___ MATERIAL SHOWN
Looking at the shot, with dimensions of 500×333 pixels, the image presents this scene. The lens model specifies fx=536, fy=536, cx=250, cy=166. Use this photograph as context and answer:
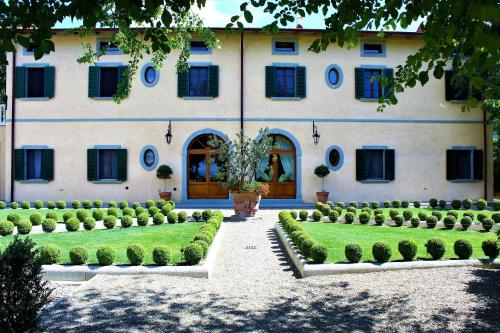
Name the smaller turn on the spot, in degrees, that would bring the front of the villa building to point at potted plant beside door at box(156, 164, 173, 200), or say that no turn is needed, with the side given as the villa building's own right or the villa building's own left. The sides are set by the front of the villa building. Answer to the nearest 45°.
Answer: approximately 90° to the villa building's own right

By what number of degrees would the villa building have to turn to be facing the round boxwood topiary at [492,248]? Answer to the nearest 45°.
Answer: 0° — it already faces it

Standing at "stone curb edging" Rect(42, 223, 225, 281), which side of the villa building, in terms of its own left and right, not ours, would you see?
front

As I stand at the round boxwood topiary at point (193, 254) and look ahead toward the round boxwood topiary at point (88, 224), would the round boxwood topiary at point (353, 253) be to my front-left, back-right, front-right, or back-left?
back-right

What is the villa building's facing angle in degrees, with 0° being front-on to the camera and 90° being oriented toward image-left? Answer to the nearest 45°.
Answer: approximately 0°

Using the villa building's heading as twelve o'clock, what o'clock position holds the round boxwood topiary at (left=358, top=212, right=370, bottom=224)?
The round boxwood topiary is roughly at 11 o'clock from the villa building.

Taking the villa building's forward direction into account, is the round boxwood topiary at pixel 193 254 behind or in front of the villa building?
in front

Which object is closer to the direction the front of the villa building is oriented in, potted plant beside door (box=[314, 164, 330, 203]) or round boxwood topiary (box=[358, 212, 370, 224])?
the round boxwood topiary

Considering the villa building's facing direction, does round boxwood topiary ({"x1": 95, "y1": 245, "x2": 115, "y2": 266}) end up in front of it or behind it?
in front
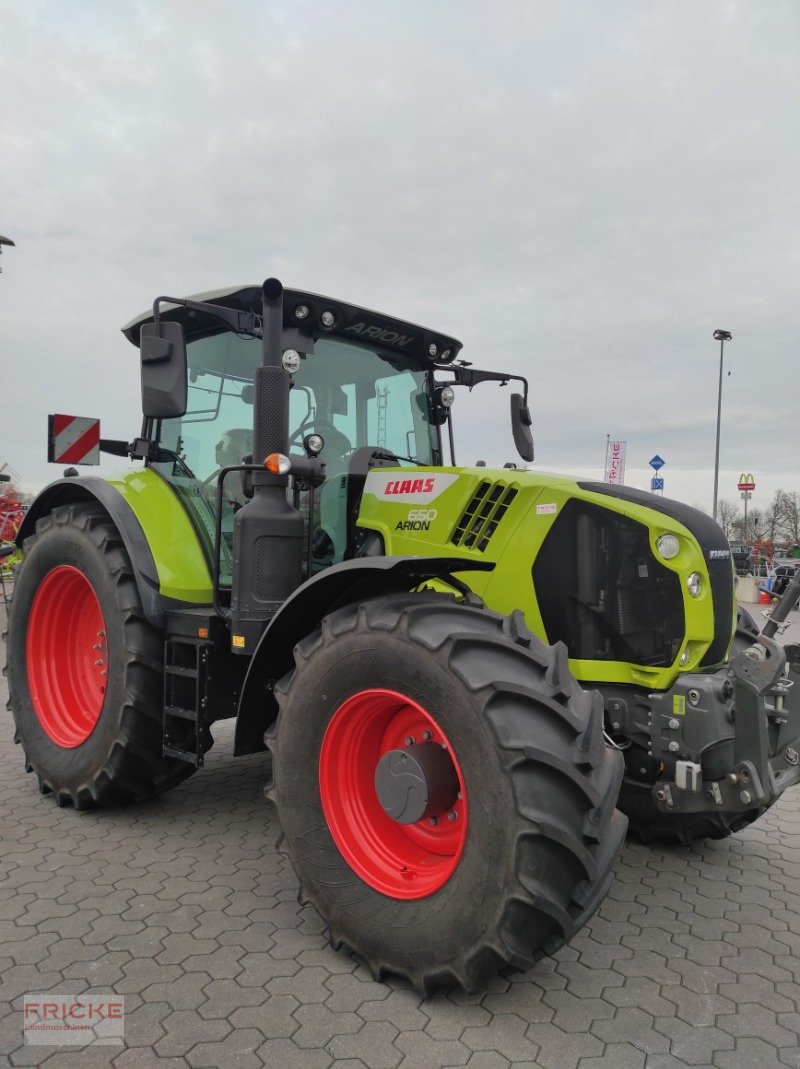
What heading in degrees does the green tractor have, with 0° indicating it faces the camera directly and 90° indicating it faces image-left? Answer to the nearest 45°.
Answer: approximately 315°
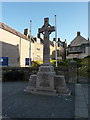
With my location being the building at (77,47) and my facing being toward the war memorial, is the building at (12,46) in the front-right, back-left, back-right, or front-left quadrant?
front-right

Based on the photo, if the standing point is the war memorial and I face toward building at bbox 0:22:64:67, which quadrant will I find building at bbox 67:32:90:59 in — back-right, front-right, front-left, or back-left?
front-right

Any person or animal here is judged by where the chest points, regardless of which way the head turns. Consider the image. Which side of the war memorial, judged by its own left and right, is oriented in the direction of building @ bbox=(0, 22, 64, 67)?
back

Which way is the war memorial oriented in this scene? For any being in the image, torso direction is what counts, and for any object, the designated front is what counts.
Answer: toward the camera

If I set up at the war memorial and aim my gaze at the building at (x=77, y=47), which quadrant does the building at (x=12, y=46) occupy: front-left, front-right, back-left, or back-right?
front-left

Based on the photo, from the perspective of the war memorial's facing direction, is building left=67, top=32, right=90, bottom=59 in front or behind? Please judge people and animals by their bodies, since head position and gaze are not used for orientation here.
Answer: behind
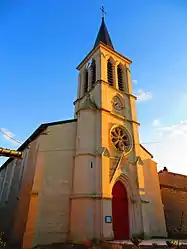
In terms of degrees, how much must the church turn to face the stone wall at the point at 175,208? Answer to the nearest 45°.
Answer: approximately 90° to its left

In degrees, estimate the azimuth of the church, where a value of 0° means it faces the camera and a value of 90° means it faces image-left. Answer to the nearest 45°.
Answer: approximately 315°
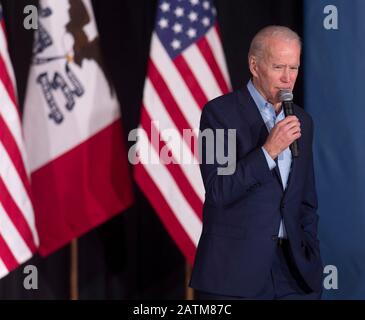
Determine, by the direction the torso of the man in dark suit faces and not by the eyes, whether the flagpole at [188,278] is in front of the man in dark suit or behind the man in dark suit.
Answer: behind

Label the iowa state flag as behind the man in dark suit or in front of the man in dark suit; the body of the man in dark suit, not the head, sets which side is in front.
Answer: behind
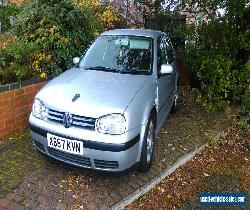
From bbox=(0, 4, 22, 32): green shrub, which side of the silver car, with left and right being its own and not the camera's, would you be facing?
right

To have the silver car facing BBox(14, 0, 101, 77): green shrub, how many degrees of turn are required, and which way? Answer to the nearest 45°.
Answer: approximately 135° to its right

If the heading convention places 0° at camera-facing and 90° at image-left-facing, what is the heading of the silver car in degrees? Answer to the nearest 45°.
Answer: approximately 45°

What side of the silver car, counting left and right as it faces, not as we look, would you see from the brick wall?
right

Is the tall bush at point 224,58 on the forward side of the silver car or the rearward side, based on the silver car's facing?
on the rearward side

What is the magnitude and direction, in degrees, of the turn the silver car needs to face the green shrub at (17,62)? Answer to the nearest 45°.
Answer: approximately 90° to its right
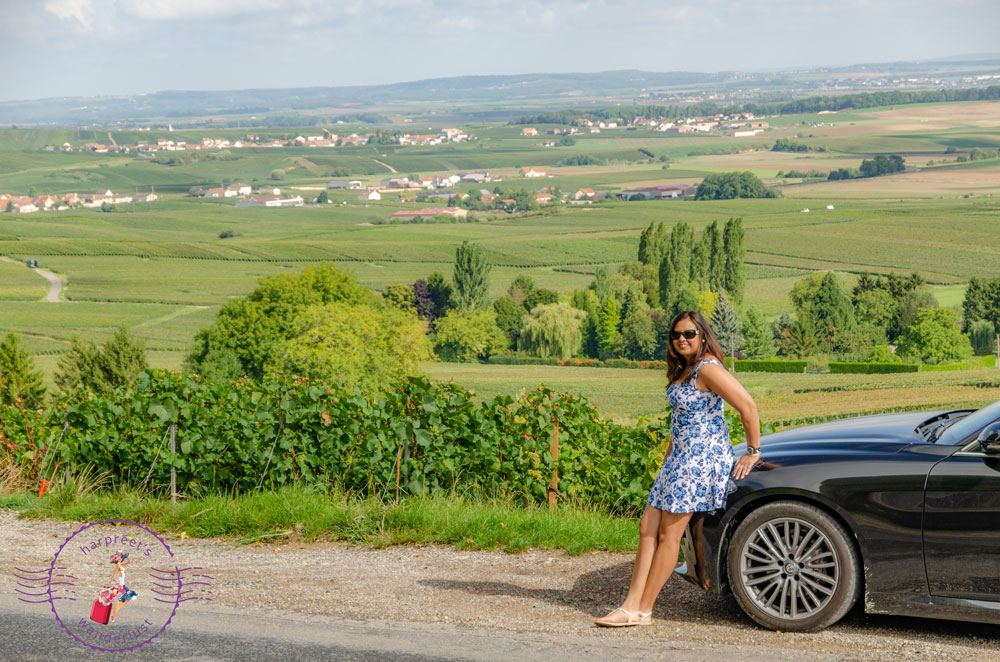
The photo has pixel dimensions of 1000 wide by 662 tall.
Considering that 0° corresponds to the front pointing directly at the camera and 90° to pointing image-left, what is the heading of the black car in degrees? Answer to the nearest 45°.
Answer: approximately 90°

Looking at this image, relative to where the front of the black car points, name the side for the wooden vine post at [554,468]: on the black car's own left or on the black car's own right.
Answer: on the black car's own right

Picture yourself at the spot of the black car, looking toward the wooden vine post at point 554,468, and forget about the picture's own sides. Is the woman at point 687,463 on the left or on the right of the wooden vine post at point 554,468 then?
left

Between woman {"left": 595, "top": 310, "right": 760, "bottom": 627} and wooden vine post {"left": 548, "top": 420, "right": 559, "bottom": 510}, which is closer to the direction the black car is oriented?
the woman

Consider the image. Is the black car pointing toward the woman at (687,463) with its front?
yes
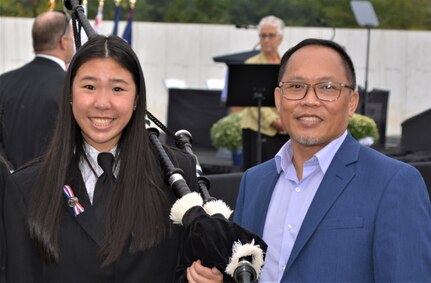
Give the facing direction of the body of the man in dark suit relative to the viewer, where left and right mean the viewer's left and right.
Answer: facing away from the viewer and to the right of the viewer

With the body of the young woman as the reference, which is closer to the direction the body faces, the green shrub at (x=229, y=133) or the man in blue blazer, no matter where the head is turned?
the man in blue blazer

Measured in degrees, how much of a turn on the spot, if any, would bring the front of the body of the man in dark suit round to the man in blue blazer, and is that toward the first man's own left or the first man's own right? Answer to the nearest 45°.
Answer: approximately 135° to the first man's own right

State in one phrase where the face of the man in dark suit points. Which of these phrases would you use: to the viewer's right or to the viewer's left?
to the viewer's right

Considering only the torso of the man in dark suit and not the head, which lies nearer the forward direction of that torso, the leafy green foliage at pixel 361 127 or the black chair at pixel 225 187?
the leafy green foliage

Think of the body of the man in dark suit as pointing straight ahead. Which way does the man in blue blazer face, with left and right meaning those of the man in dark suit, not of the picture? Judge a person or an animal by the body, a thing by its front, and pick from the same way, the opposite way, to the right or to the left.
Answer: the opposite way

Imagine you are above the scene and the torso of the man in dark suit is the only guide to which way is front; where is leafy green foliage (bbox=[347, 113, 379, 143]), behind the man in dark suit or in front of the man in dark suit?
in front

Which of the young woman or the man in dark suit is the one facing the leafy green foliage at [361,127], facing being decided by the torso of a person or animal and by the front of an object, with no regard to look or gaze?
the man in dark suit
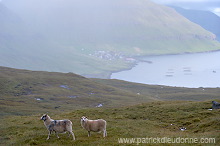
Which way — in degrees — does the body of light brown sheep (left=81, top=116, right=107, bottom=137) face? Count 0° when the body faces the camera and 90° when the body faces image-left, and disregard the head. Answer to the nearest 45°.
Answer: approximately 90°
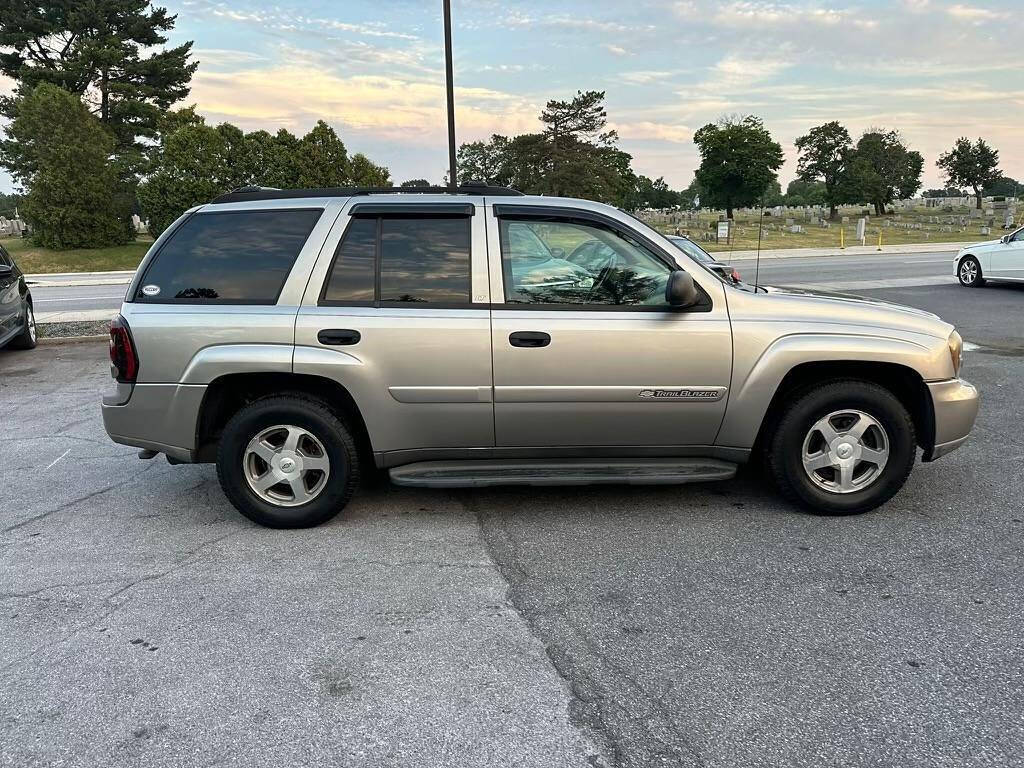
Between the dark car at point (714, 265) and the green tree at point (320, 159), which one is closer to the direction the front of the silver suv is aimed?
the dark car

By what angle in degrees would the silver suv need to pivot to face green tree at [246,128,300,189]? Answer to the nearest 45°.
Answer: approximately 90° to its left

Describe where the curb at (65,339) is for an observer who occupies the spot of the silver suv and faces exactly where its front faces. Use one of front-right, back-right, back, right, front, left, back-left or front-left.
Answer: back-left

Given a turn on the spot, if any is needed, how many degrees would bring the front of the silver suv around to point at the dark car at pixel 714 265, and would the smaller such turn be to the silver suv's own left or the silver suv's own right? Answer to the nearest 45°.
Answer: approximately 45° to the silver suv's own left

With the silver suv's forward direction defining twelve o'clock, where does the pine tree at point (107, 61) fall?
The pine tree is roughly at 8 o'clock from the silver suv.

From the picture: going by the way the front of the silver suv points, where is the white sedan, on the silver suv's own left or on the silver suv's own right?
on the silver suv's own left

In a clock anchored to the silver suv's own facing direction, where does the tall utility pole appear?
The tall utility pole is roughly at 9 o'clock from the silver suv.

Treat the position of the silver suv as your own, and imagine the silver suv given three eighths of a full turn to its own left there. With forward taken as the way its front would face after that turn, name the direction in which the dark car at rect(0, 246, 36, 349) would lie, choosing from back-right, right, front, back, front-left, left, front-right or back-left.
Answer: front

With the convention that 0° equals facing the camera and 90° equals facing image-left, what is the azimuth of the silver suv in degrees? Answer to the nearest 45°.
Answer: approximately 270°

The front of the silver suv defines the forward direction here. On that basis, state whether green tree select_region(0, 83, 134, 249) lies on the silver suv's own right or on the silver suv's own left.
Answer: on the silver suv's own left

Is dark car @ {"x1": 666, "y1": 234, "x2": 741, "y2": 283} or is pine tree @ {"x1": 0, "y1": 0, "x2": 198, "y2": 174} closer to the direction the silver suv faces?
______
Please rewrite the material from the line with "In degrees, estimate" up to and including the line with "Answer: on the black car's own right", replacing "silver car" with "gray car" and changing nothing else. Leave the pictures out.

[EXERCISE RESPONSE]
In degrees, estimate the azimuth of the church, where a value of 0° means it faces the camera and a value of 90° means it faces image-left. Answer to the nearest 45°.
Answer: approximately 315°
Determine, by the direction the torso of the man in dark suit faces and not by the eyes, whether the flagpole at [188,278] is in front of the man in dark suit or behind the man in dark suit.
Answer: behind

Label the iowa state flag as behind the man in dark suit or in front of the man in dark suit; the body of the man in dark suit, not the head, sets which side is in front.
Answer: behind
From bbox=(0, 4, 22, 32): green shrub, which side of the gray car, with left and right being its own and not the camera's, would you be facing?
right

To have the gray car facing BBox(14, 0, 101, 77): green shrub, how many degrees of turn are required, and which way? Answer to the nearest 45°.
Answer: approximately 135° to its right

If the heading convention places 0° at camera-facing and 90° at image-left-facing, what is the heading of the gray car in degrees? Answer to the nearest 45°.
Answer: approximately 45°

What side of the gray car, counting left and right as it faces, not as we look, would you see from the brick wall?
right

Is the tall bush at point 224,58 on the forward side of the gray car or the rearward side, based on the gray car's facing?
on the rearward side

What is the magnitude and direction, in degrees, of the turn the gray car needs to face the green shrub at (17,62)? Answer to the nearest 45°.
Answer: approximately 90° to its right
The photo has pixel dimensions of 1000 wide by 662 tall.
Considering that 0° corresponds to the front pointing directly at the camera and 90° to pointing image-left, what is the heading of the black car in degrees? Answer to the nearest 45°.
Answer: approximately 90°

Looking at this image, relative to where the front of the black car points, name the side for the wooden vine post at [554,468]: on the black car's own left or on the black car's own right.
Answer: on the black car's own right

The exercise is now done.